Corporate Governance

The Board of Fonterra

Fonterra is New Zealand's largest company as well as being a significant player in the global dairy industry.

The Board and Management are committed to a system of corporate governance that meets the unique requirements of our shareholders and best practice appropriate to a co-operative. As New Zealand's biggest company, our governance approach takes into account recommendations by the New Zealand Securities Commission and NZX. 

Composition

The composition of the Board is a significant element in the governance of the co-operative. The Board is comprised of up to 13 directors. Under the Fonterra Constitution, nine of the directors are elected from the shareholder base (Elected Directors), and four are appointed by the Board and approved by shareholders at the annual meeting (Appointed Directors). There are no executive directors.

Appointed directors have a significant role to play in providing a balance of independence, skills and experience to the Board, complementing the deep understanding of the dairy industry provided by the elected directors. Consequently, appointments are only made after a process involving an extensive search based on detailed critera. Appointed directors are appointed for a term specified by the Board, subject to shareholder approval. Elected directors are appointed for a three-year period through a postal ballot.

Independent directors

The Fonterra Constitution specifies the composition of the Board and does not distinguish between "independent" and "non-independent" directors. The appointed directors are independent and free of any supplier relationship with the company. However, the co-operative nature of the company means that elected directors, who must be shareholders, will have a supplier relationship with us. While none of the elected directors are material shareholders, they are not classified as independent under the NZX definitions because their supplier relationship with Fonterra is material to their business activity.
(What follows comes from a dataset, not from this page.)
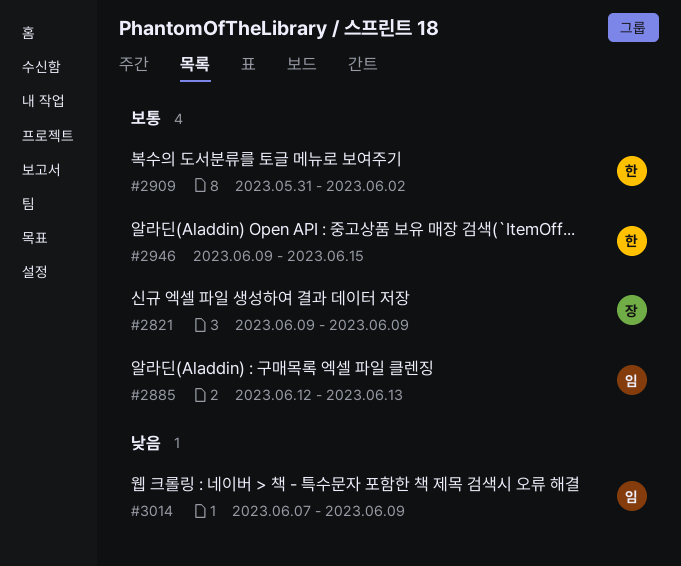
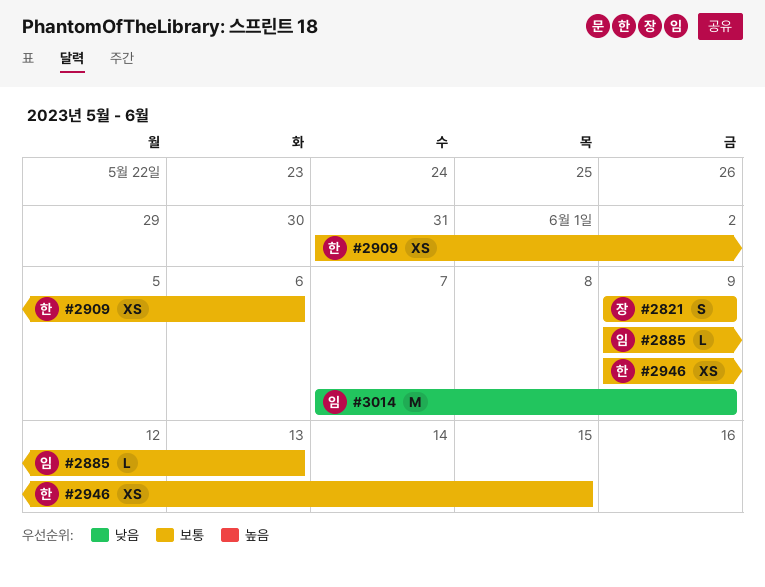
#2885, start: Jun 12 -> Jun 9
#2909, due: Jun 2 -> Jun 6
The Board considers that the mix of elected and appointed directors, as mandated in the constitution, provides an appropriate balance so that the Board operates in the best interests of the co-operative’s shareholders.

All directors comply with the legislative requirements for disclosing interests, and Fonterra has a Securities Code of Conduct, which guides and regulates both directors and management in their personal dealings with Fonterra securities and those of related companies.